A decade or two ago, you probably wouldn't have heard of configuration change management or configuration change management tools because of low demand and close-knit enterprise models. Now, with more enterprises moving toward a distributed model and with business demands and competition skyrocketing, network configuration change management or network configuration change management tools are being heavily sought after.
While it is good to acknowledge the importance of network change management, it should also be noted that config change management has become difficult and complex in the past decade, which is why “good enough” management tools simply won’t help an organization grow its business and align with emerging markets. Roping in the best possible configuration change management tool is essential to fuel revenue and build greater resilience to security threats.
Documenting and tracking configuration changes in real time with configuration change management not only helps you maintain an account of who has made what kind of change to your network, but it also helps improve troubleshooting and simplifies audit processes.
Let's take a scenario where more than one person is assigned a client project. With one person being the main point of contact, they make configuration changes that involve opening certain gateways, as per the client's requirements. This information is not shared with the other parties involved and can therefore lead to failed implementations if one of the other parties makes changes that can reverse the changes made by the main point of contact. Mishaps like these caused by poor communication can be avoided if there's a tool with network configuration change management in place to capture all the changes made in real time and display them to all personnel assigned to a client project.
Maintaining a record of configuration changes using network configuration change management will be more beneficial if it is combined with a versioning mechanism. Which is why version control is critical for all IT infrastructure.
For example, an organization expects its network team to keep improving and updating its network to keep up with market requirements. This means IT admins will be required to do a lot of testing by making configuration changes. Changing one aspect of a network is complicated enough. If you make several changes at once, the risks multiply. This is why it is advisable to maintain a stable baseline version with configuration change management and work on adding more versions to it, so that it will be easier to revert to a version that is not error-prone incase of negative outcomes.
Using network config change management, comparing configuration changes will help you get the highest level of efficiency out of versioning configurations.
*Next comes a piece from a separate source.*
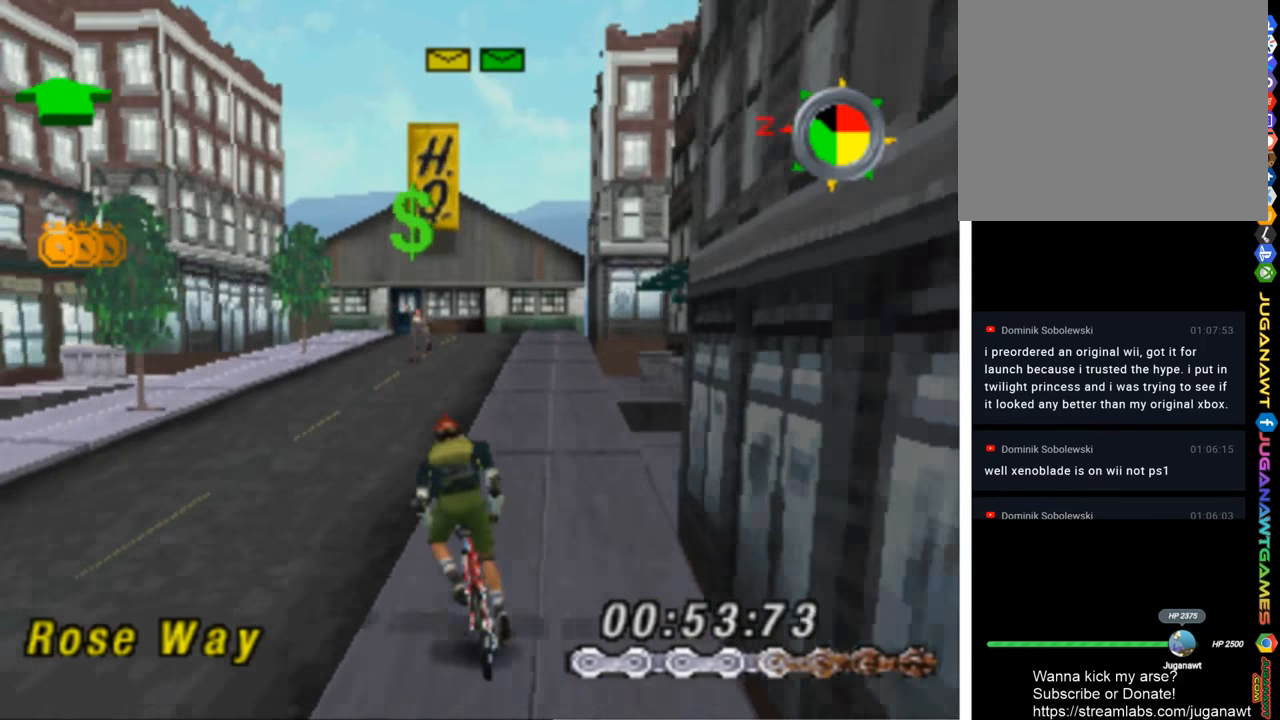
{"buttons": ["SQUARE", "DPAD_LEFT"], "left_stick": "center", "right_stick": "center", "events": [[116, "DPAD_LEFT", "up"], [316, "DPAD_LEFT", "down"]]}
Let's say there are two configuration versions. One is the baseline and the other one is V9. There are seven different versions with slight modifications between version V9 and the baseline. You make a lot of changes in V9 and you are responsible to document the changes and inform your manager about these changes. So, you need to assess:
It would be a tiring task to manually go through configurations line by line to find the answers for the above questions. Even if you do have a tool that fulfills versioning, it will be quite hectic to put together the data required. This is why your configuration change management tool with configuration change management feature should allow you to compare configurations so you will be able to analyze them more effectively.
It is vital to monitor all the changes that take place in your network environment to prevent unauthorized configuration changes. It is a good practice to assign organization-level roles that clearly define who can access what part of your network. This access control mechanism should not stop with merely adding name tags that can tell apart an unauthorized user from an authorized one and preventing access to unauthorized users. A good configuration change management tool must be automated so that it allows IT admins to review configuration changes before they are applied to network devices.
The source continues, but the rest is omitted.